Von Reinhard Kriechbaum

009Dass ausgerechnet „L’homme armé“ es als Parodievorlage in Dutzende Messkompositionen von Komponisten der Renaissance und des Frühbarock gebracht hat, wäre ein Treppenhauswitz der Musikgeschichte, wenn die Ausrückungen der Landsknechte (daraus speist sich wohl die Popularität des französischen Liedes aus dem 15. Jahrhundert) nicht Kriege sonder Zahl nach sich gezogen hätten.
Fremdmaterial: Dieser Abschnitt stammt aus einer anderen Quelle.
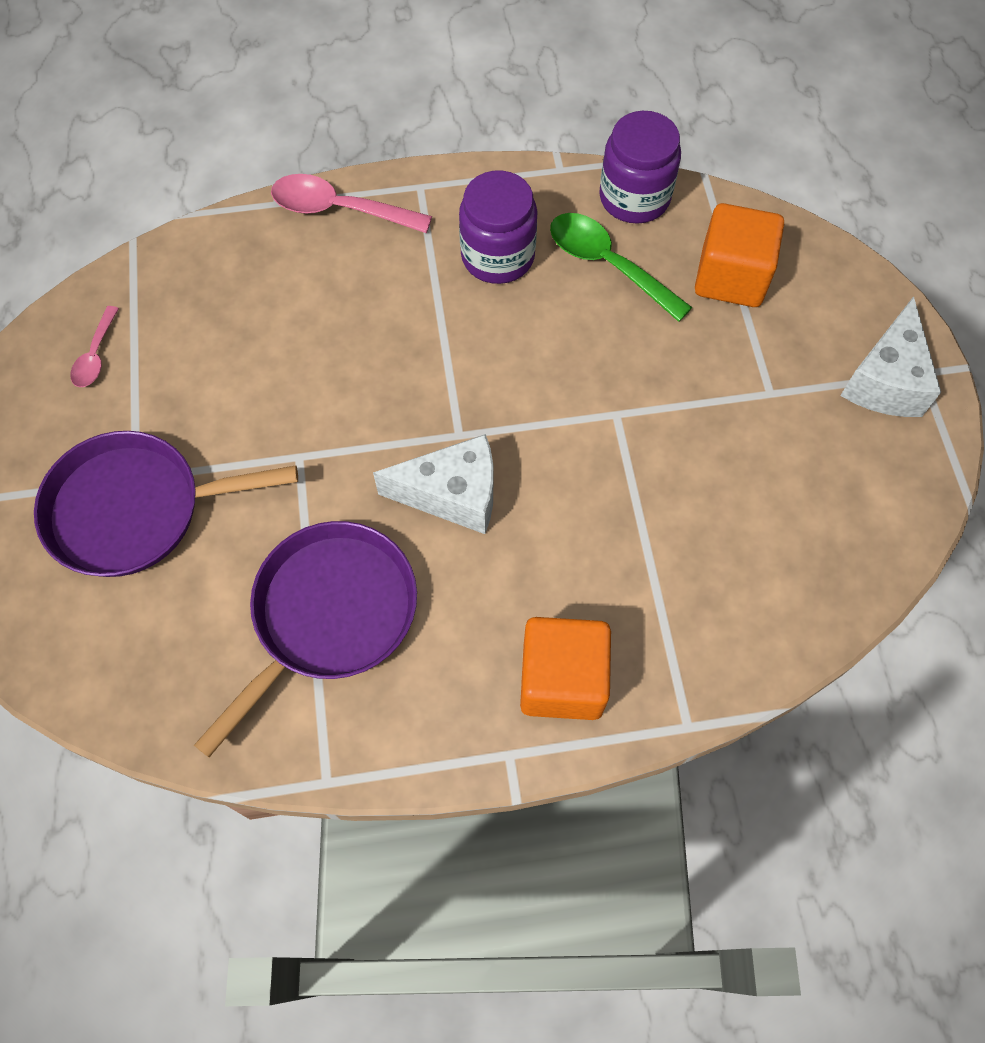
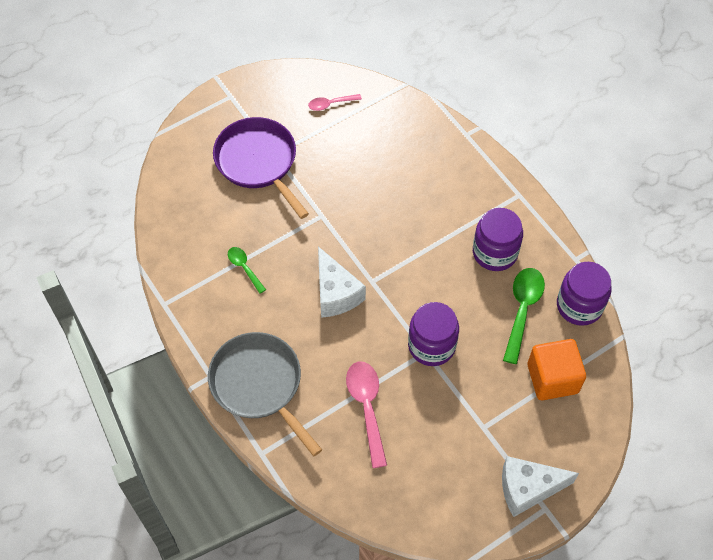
camera: 65 degrees right, 5 degrees down
purple pan [194,521,417,757] -> green spoon [228,247,266,294]
pink spoon [271,174,432,233] -> pink spoon moved to [346,362,387,468]
orange cube [520,617,611,720] -> grey pan [208,332,322,456]
none -> purple jar [408,302,459,366]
Für die Aufführung von Jenkins‘ üppigen Chor-Orchesterwerk am Montag (4.11.) im Großen Festspielhaus hat man nicht gespart mit juvenilen Scharen: Das Salzburger Landesjugendorchester und das Oberösterreichische Jugendsinfonieorchester an den Pulten, Chöre von Musischem Gymnasium, Borromäum und BAKIP, die Jugendkantorei am Dom, der „chorus juventus“ der Wiener Sängerknaben, die Landesjugendchöre aus Kärnten und Südtirol: Das waren zuletzt fünfhundert junge Leute. Da wird es sogar im Großen Festspielhaus eng auf dem Podium.
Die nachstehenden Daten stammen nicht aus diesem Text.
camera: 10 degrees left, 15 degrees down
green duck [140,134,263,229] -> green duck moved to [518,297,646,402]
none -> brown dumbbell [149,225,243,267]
Norbert Brandauer hat die Massen durch dieses Pop-Oratorium geleitet. Der Furor nach der mitreißenden Wiedergabe stand in nichts der Begeisterung nach, mit dem im Sommer die „El sistema“-Orchester abgefeiert wurden.
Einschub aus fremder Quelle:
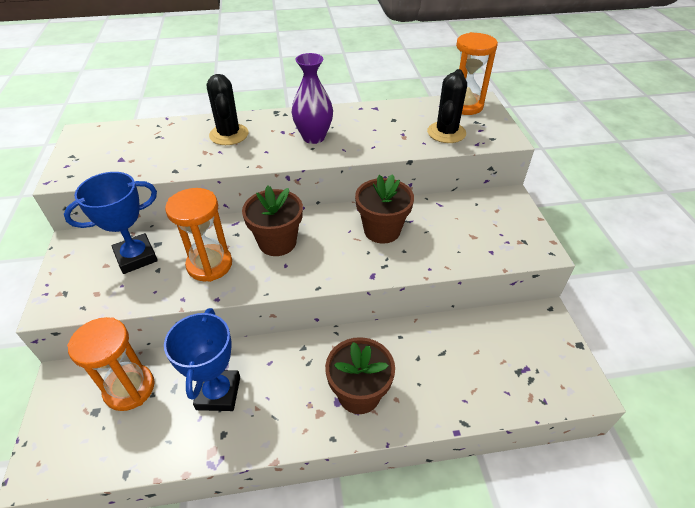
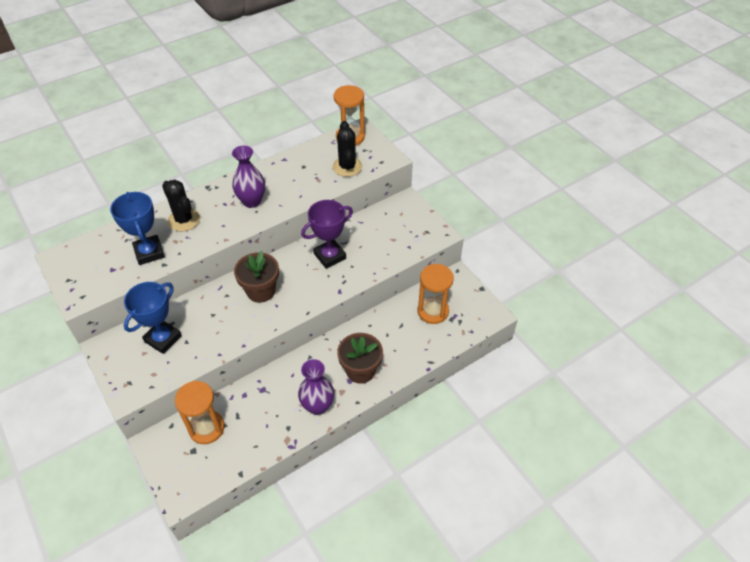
camera: 25 degrees left, 5 degrees up
blue trophy [164,308,240,411] -> blue trophy moved to [110,192,165,265]
orange hourglass [165,188,232,282] -> orange hourglass moved to [417,264,454,324]
brown flower pot [355,174,414,244] -> purple trophy [301,200,353,269]
none -> purple vase [298,359,334,415]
„The Armed Man. A Mass of Peace“ hat ja auch alles, was Eindruck macht: Die Melodie des “L’homme armé“ kommt wie einst die Heer-Rufer mit Piccolo-Flöte und kleiner Trommel daher. Ein (echter!) Muezzim ruft zum Gebet, ein Sängerknabe stimmt das Kyrie an, das Sanctus kommt als martialischer Himmels-Marsch daher. „Wie selig ist der, der für sein Vaterland stirbt“, heißt es bald, wenn sich der Rumor zuspitzt und in Schlachtengeschrei mündet. Kriegs-Perversion pur, wie mancher folgende Klagegesang zeigt: Besonders eindringlich das unprätentiöse Klagen des Mezzosoprans (Christa Ratzenböck) - „Silent, so silent now“ - in dem anklingt, wie schwer das Weiterleben ist. In die scheinbar idyllische Zwiesprache zweier Solo-Celli im Benedictus platzt aufs „Hosanna in excelsis“ nochmal das schwere Blech und das attackierende Schlagwerk hinein, bis im letzten Chor-Tableau die Melodie vom bewaffneten Mann umgetextet wird in „Better is peace than always war“.

Das war alles toll vorbereitet von den Jugendensembles und konnte die Wirkung gar nicht verfehlen – so wie auch das Vorangegangene nicht: Beethovens Ouvertüre zu „Die Geschöpfe des Prometheus“, der vierte Satz aus Dvoraks Symphonie „Aus der Neuen Welt“ – und dazwischen  ein netter Chor-Block. Moritz Guttmann und Markus Obereder haben da „Voices unlimited“ und den Mädchenchor des Musischen Gymnasiums eingeführt, allein und zusammen. Die Stücke reichten von einem Renaissance-Pater noster des Jacobus Gallus bis zu wirkkräftigen Chornummern unserer Zeit. Auch das zum Programm passend, zur Sehnsucht nach Frieden.

Christoph Matl ist nicht nur Lehrer an der Musikmittelschule Henndorf, sondern auch Schauspieler. Er ist als Führer durch das Programm in den Arbeitsmantel des Orchesterwartes geschlüpft. Vorbildlich kurz und anschaulich, ganz un-belehrend, dafür mit ein paar Sätzen pointiert ins Thema treffend: Genau so soll Moderation sein.